Records supplied
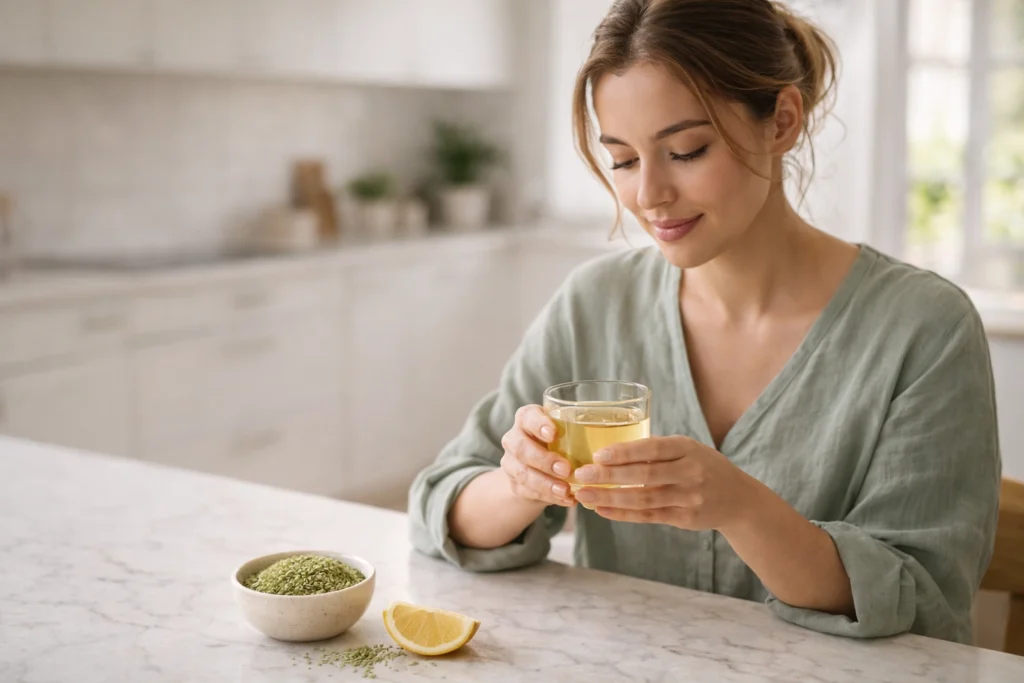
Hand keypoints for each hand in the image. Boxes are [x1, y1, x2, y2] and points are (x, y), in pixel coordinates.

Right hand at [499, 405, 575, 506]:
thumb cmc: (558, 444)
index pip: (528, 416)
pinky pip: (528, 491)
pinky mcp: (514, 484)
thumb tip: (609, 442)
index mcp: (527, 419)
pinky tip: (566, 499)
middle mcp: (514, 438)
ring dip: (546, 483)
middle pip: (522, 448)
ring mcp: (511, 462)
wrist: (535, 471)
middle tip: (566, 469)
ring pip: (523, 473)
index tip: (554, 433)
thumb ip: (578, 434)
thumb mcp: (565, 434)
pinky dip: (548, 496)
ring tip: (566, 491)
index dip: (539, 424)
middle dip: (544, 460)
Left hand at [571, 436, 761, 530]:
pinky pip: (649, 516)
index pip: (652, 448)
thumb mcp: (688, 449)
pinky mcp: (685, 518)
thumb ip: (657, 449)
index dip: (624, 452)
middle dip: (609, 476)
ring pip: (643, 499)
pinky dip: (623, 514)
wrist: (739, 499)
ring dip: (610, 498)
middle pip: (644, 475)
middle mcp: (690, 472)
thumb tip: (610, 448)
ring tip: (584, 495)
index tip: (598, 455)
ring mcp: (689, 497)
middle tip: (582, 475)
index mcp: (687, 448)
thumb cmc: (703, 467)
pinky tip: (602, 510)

What you will do
Total lines holding "pinky" in the records: report this figure alone.

Answer section
8